Add a new dataset to DJL basic datasets

This document outlines the procedure to add new datasets to DJL.

Step 1: Prepare the folder structure

  1. Navigate to the test/resources/mlrepo/dataset folder and create a folder in it to store your dataset based on its category. For example, cv/ai/djl/basicdataset/mnist.
  2. Create a version folder within your newly created dataset’s folder (e.g 0.0.1). The version should match your dataset version.

Step 2: Create a metadata.json file

You need to create a metadata.json file for the repository to load the dataset. You can refer to the format in the metadata.json files for existing datasets to create your own.

Note: You need to update the sha1 hash of each file in your metadata.json file. Use the following command to get the sha1Hash value:

$ shasum -a 1 <file_name>

Step 3: Create a Dataset implementation

Create a class that implements the dataset and loads it. For more details on creating datasets, see the dataset creation guide. You should also look at examples of official DJL datasets such as AmesRandomAccess or Cifar10.

Then, add some tests for the dataset. For testing, you can use a local repository such as:

Repository repository = Repository.newInstace("testRepository", Paths.get("/test/resources/mlrepo"));

Step 4: Update the datasets list

Add your dataset to the list of built-in datasets.

Step 5: Upload metadata

The official DJL ML repository is located on an S3 bucket managed by the AWS DJL team. You have to add the metadata and any dataset files to the repository.

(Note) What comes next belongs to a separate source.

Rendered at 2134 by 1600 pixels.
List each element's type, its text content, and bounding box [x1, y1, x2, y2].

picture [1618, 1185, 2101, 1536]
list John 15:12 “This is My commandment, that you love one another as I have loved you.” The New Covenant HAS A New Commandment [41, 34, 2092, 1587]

For non-AWS team members, go ahead straight to Step 6 and open a pull request. Within the pull request, you can coordinate with an AWS member to add the necessary files.

For AWS team members, run the following command to upload your model to the S3 bucket:

$ ./gradlew syncS3

The metadata.json in DJL is mainly a repository of metadata. Within the metadata is typically contains only links indicating where the actual data would be found.

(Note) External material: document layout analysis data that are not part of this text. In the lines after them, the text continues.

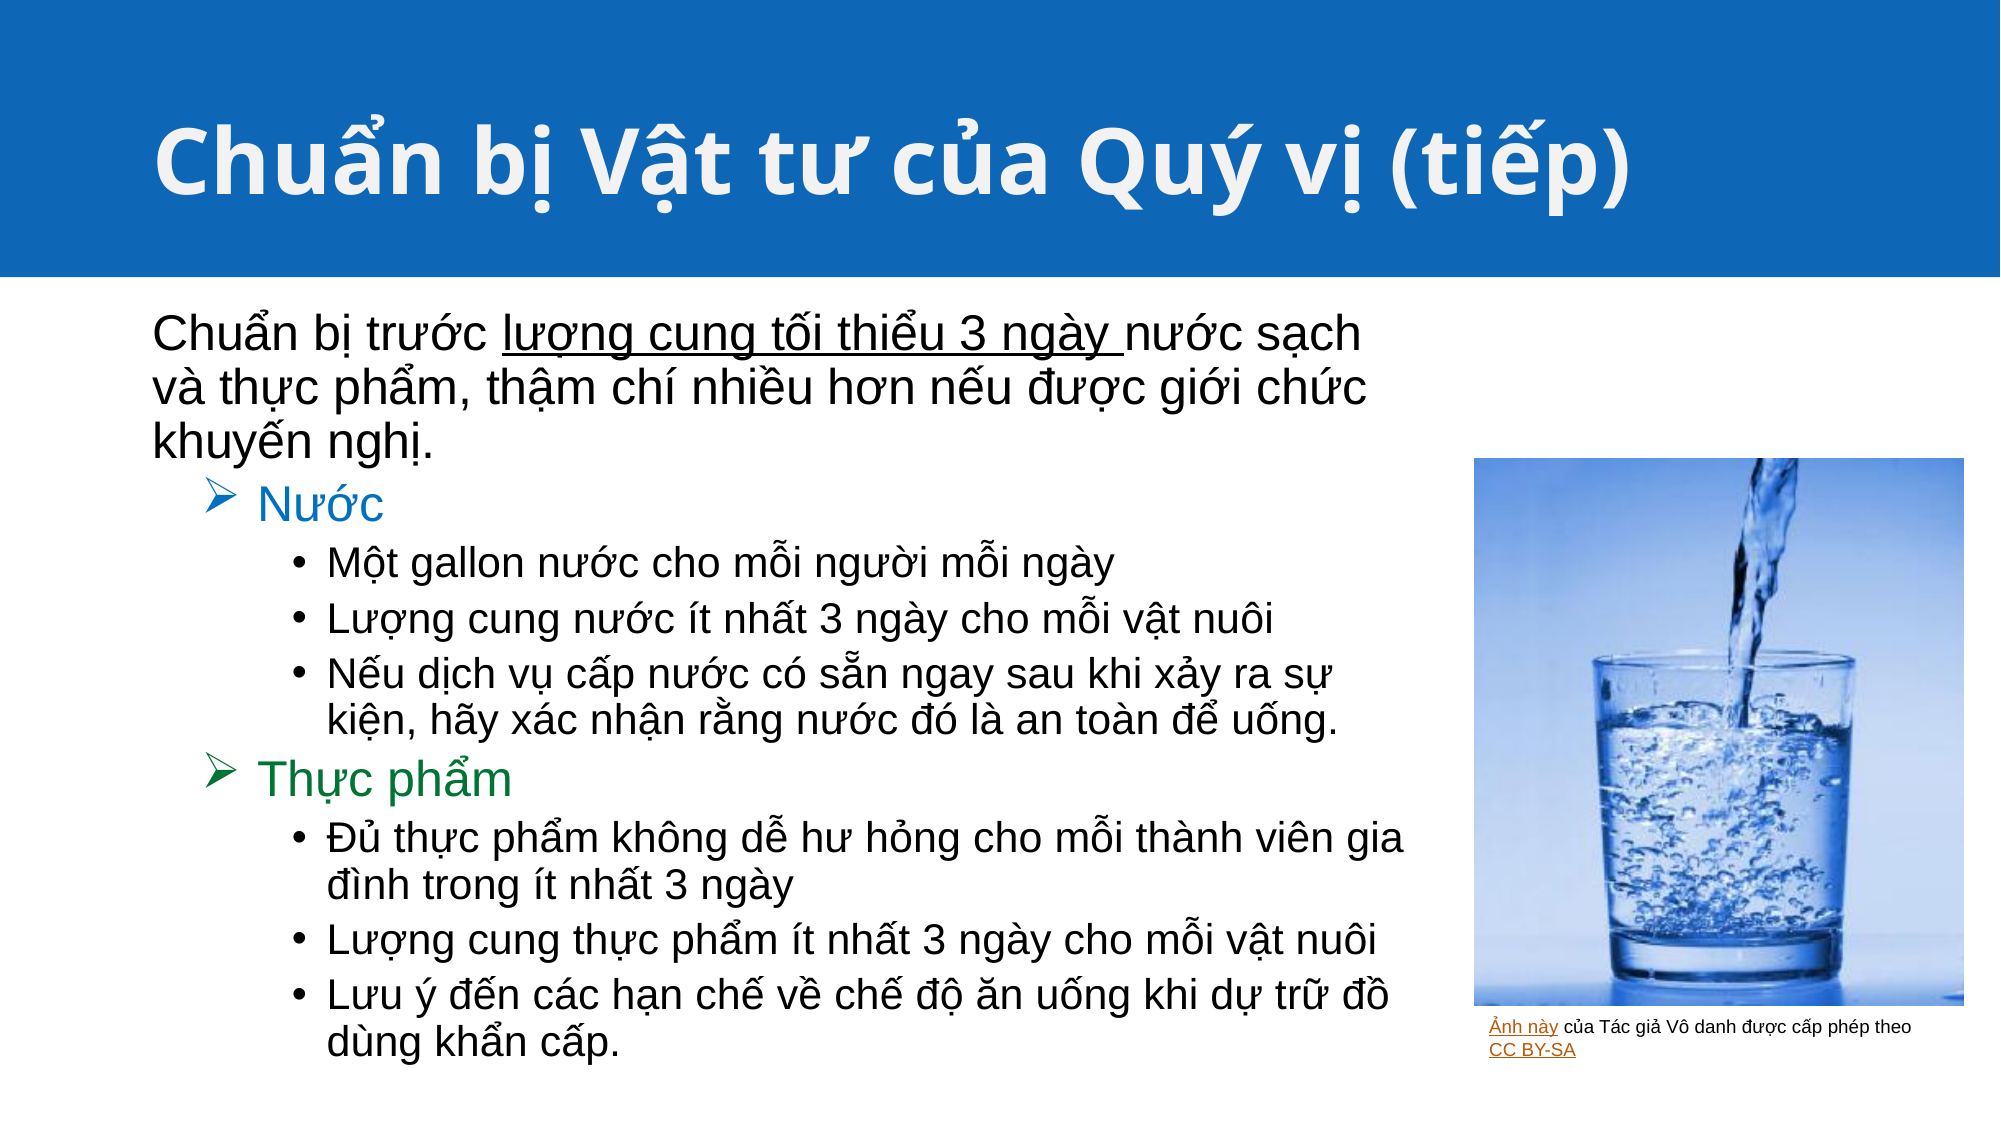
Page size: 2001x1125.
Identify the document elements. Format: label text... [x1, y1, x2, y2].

picture [1474, 458, 1964, 1006]
title Chuẩn bị Vật tư của Quý vị (tiếp) [137, 59, 1863, 271]
text_box Ảnh này của Tác giả Vô danh được cấp phép theo CC BY-SA [1474, 1007, 1964, 1068]
list Chuẩn bị trước lượng cung tối thiểu 3 ngày nước sạch và thực phẩm, thậm chí nhiều hơn nếu được giới chức khuyến nghị. Nước Một gallon nước cho mỗi người mỗi ngày Lượng cung nước ít nhất 3 ngày cho mỗi vật nuôi Nếu dịch vụ cấp nước có sẵn ngay sau khi xảy ra sự kiện, hãy xác nhận rằng nước đó là an toàn để uống. Thực phẩm Đủ thực phẩm không dễ hư hỏng cho mỗi thành viên gia đình trong ít nhất 3 ngày Lượng cung thực phẩm ít nhất 3 ngày cho mỗi vật nuôi Lưu ý đến các hạn chế về chế độ ăn uống khi dự trữ đồ dùng khẩn cấp. [137, 299, 1437, 1088]
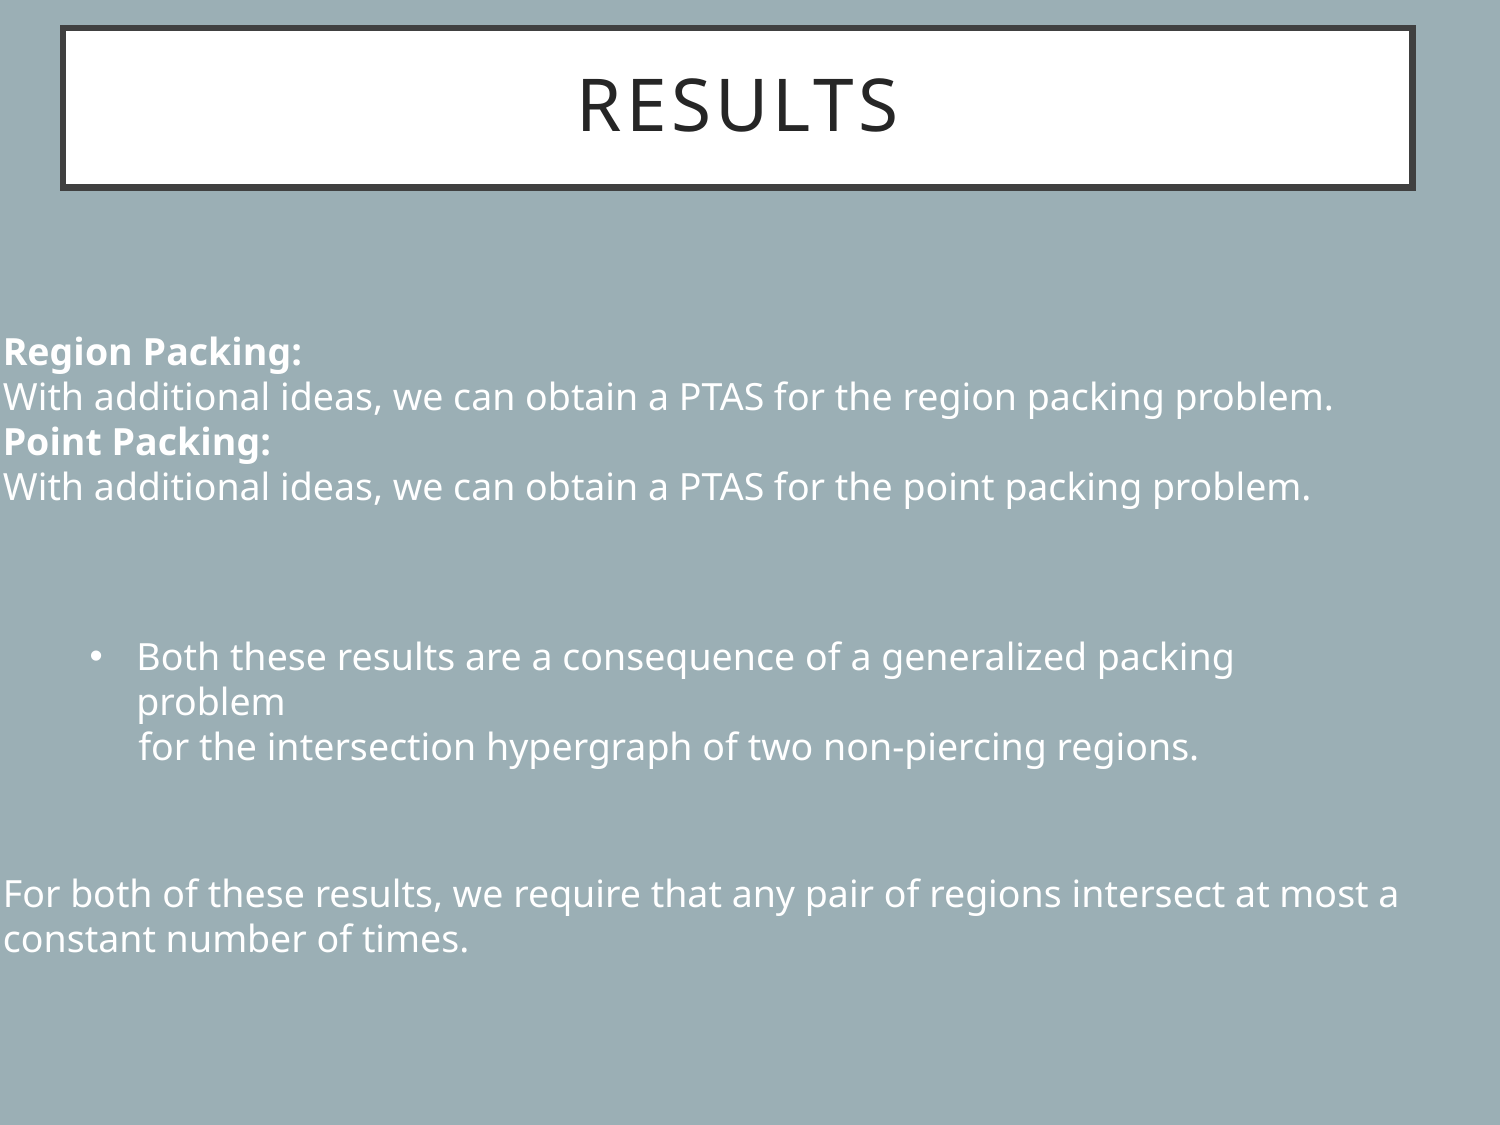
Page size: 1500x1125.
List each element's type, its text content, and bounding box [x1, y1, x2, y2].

title results [60, 25, 1416, 191]
text_box Both these results are a consequence of a generalized packing problem for the intersection hypergraph of two non-piercing regions. [74, 625, 1275, 776]
text_box Region Packing: With additional ideas, we can obtain a PTAS for the region packing problem. Point Packing: With additional ideas, we can obtain a PTAS for the point packing problem. [0, 320, 1351, 515]
text_box For both of these results, we require that any pair of regions intersect at most a constant number of times. [0, 862, 1416, 968]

However, some datasets can be distributed by DJL depending on whether it makes it easier to use and the dataset permits redistribution. In that case, coordinate with an AWS team member in your pull request.

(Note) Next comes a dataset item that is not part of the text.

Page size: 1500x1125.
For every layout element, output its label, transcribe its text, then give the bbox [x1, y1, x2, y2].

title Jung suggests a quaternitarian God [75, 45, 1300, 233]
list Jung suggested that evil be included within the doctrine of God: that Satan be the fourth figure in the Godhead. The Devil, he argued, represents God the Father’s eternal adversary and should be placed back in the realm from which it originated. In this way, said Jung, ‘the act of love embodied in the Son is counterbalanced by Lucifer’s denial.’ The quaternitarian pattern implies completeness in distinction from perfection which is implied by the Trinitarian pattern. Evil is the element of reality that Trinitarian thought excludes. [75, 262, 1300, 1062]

Step 6: Open a PR to add your ModelLoader and metadata files to the git repository

Note: Avoid checking in binary files to git. Binary files should only be uploaded to the S3 bucket.

If you are relying on an AWS team member, you should leave your code with the local test repositories. If you try to use the official repository before it contains your metadata, the tests will not pass the CI.

Once an AWS team member adds your metadata, they will prompt you to update your PR to the official repository.